Understanding this industrial epicentre of these shocks points to a new politics of inequality and an anti-globalism that has to be part of this story. Even if not explicitly acknowledged by voters, this must to be part of the story. In offering a direct response to Sophia Price’s article what is to be done? (Sorry for predictions Soph!) and combining these themes of inequality and industrial decline, concerns of class, class agency and worker voice are raised. Trade union decline has been pronounced in Britain and the United states, much more than in mainland Europe. With this, trade union identities and working class identity have unavoidably declined with it. Trade unions long provided that conduit between working people, their economic interests and partisan politics.
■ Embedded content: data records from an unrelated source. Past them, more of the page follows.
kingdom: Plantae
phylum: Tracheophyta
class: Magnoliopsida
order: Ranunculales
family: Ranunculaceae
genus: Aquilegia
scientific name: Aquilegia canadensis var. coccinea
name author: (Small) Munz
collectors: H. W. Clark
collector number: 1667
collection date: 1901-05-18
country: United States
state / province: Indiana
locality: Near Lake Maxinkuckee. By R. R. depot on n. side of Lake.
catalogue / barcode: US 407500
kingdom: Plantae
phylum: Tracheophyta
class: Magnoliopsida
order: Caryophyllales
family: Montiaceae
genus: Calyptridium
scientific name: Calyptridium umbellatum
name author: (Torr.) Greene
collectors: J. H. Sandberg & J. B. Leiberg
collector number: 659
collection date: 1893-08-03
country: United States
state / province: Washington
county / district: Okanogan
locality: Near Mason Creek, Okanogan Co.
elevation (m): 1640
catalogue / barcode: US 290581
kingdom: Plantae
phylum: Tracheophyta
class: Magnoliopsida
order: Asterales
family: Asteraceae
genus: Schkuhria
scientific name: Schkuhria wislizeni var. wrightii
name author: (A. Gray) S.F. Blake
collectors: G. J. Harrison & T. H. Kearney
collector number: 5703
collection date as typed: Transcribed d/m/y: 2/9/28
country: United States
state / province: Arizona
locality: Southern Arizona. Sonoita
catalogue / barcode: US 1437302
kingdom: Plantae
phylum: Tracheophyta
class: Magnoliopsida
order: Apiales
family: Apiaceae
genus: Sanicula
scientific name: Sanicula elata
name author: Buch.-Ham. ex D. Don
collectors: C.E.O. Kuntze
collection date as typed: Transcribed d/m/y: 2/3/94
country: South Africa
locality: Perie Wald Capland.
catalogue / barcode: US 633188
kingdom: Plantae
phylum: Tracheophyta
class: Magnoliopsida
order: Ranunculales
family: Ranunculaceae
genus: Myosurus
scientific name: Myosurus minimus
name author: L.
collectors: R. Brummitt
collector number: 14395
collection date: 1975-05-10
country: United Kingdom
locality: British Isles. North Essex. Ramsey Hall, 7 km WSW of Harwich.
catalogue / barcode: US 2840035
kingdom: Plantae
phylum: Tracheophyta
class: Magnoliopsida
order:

The identities of the modern working class no longer are represented by this form of class agency. This has collapsed in Britain and, at least in relation to the rust-belt, the US. What is interesting is that unions have become invaluable to American Democrats amongst Latinos even if this trade union influence has declined in ‘old’ industries in the rust-belt. This was part of Obama’s celebrated ‘ground game’ that helped this ‘blue wall’. Maybe Clinton was the wrong person to hand over the baton to, but the problems are far more fundamental than this. The point in short: unions as an expression of class agency The challenge for any sort of social democratic party is immense. Will it being able to embrace a form of worker populism through adapted means of class agency? Will it work if it did?

Sorry, predictions are not my game anymore.